- [Problem details] Each entry must be printed again without a single change.

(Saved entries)
____
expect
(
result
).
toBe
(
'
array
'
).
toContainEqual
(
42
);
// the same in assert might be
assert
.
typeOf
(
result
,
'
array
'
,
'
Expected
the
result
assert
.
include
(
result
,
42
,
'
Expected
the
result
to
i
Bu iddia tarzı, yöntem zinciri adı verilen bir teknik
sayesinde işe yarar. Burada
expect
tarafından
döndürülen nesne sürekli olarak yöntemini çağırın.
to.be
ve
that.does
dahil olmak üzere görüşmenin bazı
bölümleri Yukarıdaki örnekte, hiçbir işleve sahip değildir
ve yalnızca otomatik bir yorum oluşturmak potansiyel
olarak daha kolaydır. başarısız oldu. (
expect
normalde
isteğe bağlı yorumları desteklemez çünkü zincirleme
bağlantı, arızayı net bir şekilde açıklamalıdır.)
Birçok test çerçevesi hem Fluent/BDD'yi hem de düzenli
____
- [Your response]
expect
(
result
).
toBe
(
'
array
'
).
toContainEqual
(
42
);
// the same in assert might be
assert
.
typeOf
(
result
,
'
array
'
,
'
Expected
the
result
assert
.
include
(
result
,
42
,
'
Expected
the
result
to
i
Bu iddia tarzı, yöntem zinciri adı verilen bir teknik
sayesinde işe yarar. Burada
expect
tarafından
döndürülen nesne sürekli olarak yöntemini çağırın.
to.be
ve
that.does
dahil olmak üzere görüşmenin bazı
bölümleri Yukarıdaki örnekte, hiçbir işleve sahip değildir
ve yalnızca otomatik bir yorum oluşturmak potansiyel
olarak daha kolaydır. başarısız oldu. (
expect
normalde
isteğe bağlı yorumları desteklemez çünkü zincirleme
bağlantı, arızayı net bir şekilde açıklamalıdır.)
Birçok test çerçevesi hem Fluent/BDD'yi hem de düzenli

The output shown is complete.